Aside from authorizing affected individuals whose information is disclosed to recover damages they sustain, these laws also often impose steep government penalties. In Texas, for example, a company can be fined $500 for every improperly disposed record containing employee information.
Create a Compliance Checklist
While conforming to the many obligations imposed by laws protecting the privacy of employee records can be difficult, companies can take several steps to promote compliance. As a starting point, companies should audit their current practices for obtaining, using, storing, and disposing of MVRs to identify any compliance lapses.
Legal counsel familiar with the privacy laws in the states in which the company does business can help create a checklist of legal obligations and evaluate current procedures against that list. Some of these issues include:
- Is the company obtaining proper consent before seeking records from the DMV?

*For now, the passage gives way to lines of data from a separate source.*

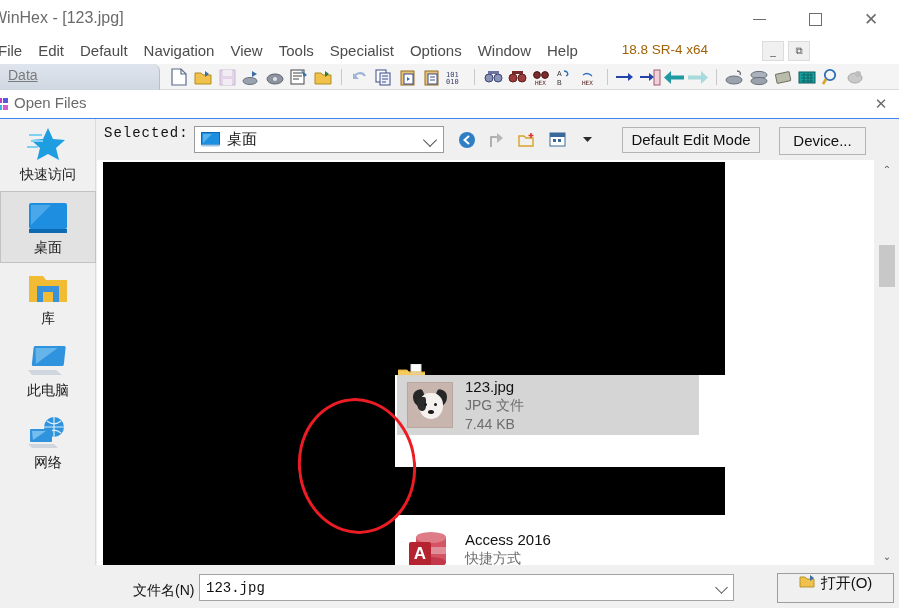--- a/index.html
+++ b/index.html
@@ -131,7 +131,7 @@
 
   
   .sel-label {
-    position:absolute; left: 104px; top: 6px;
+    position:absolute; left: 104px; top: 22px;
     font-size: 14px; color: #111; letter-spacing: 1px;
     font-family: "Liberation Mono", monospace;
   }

- Is personally identifiable employee information, such as home address and telephone number, removed from the records before sharing it with third parties?
- Are records stored in a secure format not easily accessible to third parties?
- Are employees properly notified if their information is compromised?
- Are employee records disposed of properly?
Finally, if the company finds compliance problems, it should promptly create and implement sound policies to remedy those failures and prevent future slip-ups. More importantly, the company should ensure that the people who handle these records receive training about their legal obligations and the company’s policy for managing them. A policy can’t work if no one knows about it.